I am going to show you two candidates interviewing for a data scientist position. You as a (presumably) human would certainly reject one candidate and choose the other for the next round of interviews. Let’s see if the model can pick up on some of these nuances of the human experience.

Overall Score — .46

  • Image Score — .47
  • Audio Score — .46
  • Text Score — .52

This candidate had a lazy posture, a sarcastic tone, and a negative choice of words. The model scores him at a pretty weak .46, but lets see how the next candidate does…

Overall Score — .57

  • Image Score — .54
  • Audio Score — .50
  • Text Score — .58

A much more engaging posture, brighter tone of voice, and a more intelligent choice of words got this candidate a much higher score! Very hirable indeed…

How This Can Be Used

It is not uncommon to take interviews over Google Hangouts or Skype. This can be an awkward process to feel out and its hard to judge whether or not you are doing a good job or if you found a good location to sit and take the video call. This algorithm can help you practice your video interviewing skills by giving you a score that you can compare to your previous attempts. Finally you will be able to answer questions like:

  • Do you go into your kitchen to bring in some natural light or do you plop yourself down in front of your expansive library to show how much you really do read?
  • How loud do you need to yell into the microphone so everyone hears you?
  • How many GRE words can you sprinkle into your answer of “Tell me about yourself”?

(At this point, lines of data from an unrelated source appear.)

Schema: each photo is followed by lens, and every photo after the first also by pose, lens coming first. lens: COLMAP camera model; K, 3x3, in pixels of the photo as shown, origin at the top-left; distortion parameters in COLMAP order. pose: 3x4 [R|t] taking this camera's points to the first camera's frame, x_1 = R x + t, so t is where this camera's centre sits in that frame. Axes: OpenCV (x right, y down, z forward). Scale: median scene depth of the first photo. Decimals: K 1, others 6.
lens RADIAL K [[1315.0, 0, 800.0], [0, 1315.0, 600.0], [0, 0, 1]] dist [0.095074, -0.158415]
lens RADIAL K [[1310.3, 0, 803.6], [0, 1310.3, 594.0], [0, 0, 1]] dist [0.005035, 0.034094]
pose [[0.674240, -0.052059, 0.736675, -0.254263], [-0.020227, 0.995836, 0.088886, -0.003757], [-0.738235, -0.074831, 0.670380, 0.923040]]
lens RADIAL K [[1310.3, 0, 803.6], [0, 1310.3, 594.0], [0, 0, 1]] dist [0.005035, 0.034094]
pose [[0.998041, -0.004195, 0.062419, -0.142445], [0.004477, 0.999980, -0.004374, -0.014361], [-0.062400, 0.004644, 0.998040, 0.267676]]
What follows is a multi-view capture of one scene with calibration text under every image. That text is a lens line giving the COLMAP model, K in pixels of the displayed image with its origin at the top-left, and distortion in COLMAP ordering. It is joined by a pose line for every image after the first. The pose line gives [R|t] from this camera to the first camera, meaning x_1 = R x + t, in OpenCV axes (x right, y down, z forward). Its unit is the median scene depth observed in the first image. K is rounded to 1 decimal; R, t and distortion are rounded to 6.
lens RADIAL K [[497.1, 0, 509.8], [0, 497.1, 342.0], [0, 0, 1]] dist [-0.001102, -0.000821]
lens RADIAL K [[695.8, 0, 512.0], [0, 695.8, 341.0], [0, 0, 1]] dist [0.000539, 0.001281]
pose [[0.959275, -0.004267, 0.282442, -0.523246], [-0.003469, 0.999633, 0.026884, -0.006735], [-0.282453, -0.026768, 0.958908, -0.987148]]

On the flip-side, this model could be useful for recruiting teams that need a quick way to filter out applicants based on video submissions. Watching thousands of videos might not be feasible for certain teams and this model could serve as a good first pass-at the very least, it could weed out losers like the sarcastic sad-sack in the first video and elevate some real winners like the guy in the second.

If you want to give the model a go yourself and see how good your first impressions are, check out my GitHub and download the data + code for yourself!

Once you’ve mastered some of these areas, it won’t matter if you’re sitting in your parents guest room in a dress shirt and your underwear or if you’re taking a call from a boardroom in Silicon Valley- you’ll know that you can be confident in your first impression.